To start the day off right, one of the first things I do when I get to work, right after docking my laptop and often even before getting coffee (gasp), is to put the date and day of week (eg, “2008-08-08, Fri”) on the top sheet of my scratch paper stack. I try to carry that habit over to every piece of paper I use.
Although applications or the file system itself takes care of timestamping all my digital work, I generally embed a timestamp indicating when the actual content was created or changed, because I’m more interested in that rather than when its container was modified — copying, moving, or emailing files across multiple systems tends to play havoc with meta timestamps.
I also have a few pet peeves.
The totally useless “Edited: now()” that I occasionally see in a spreadsheet or document. Just opening it for viewing or printing sets the value to the current date and time. Just what was the author thinking?

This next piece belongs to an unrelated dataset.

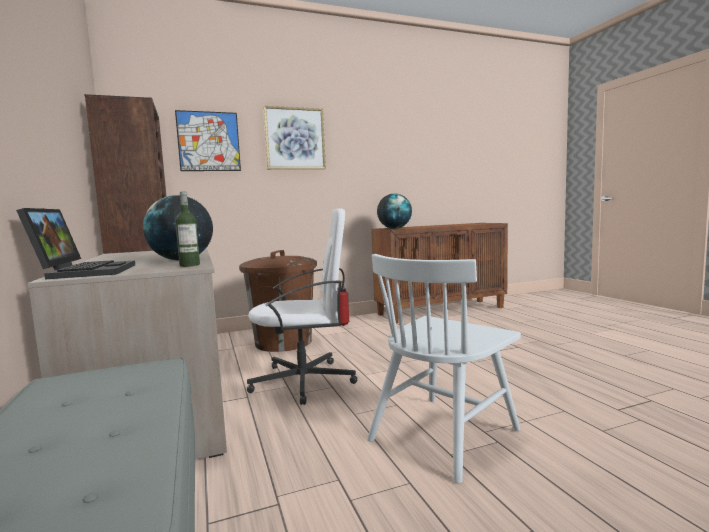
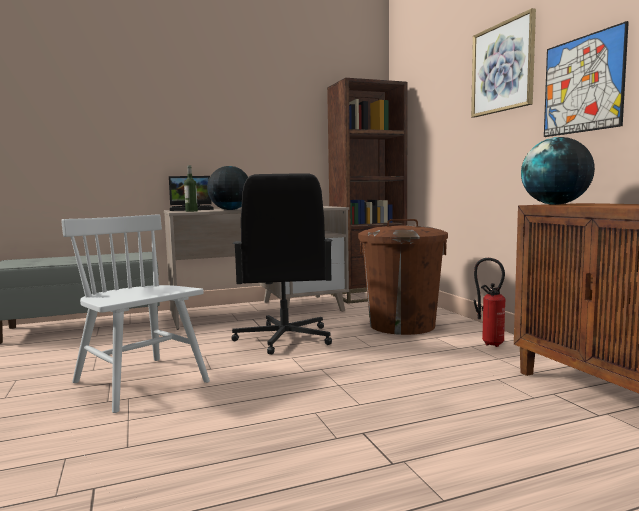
camera: 90 degrees right, 0 degrees up
picture [175,110,241,171] -> picture moved to [544,21,629,137]
white office chair [247,208,358,405] -> black office chair [231,173,333,355]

Another related stupidity is the “Accessed:” time displayed by MS Windows when you right-click a file for properties. Amazingly it’s always right now. You’d think that after a few decades of seeing this done right on other operating systems, they’d know better than to update the metadata of a file when asking for that metadata. Either fix it or remove it from the display.
I also detest applications that want to re-write files just because they were opened. If I don’t make any changes, don’t write anything out to disk, ok? That’s what the “accessed” metadata timestamp is for … oh, wait.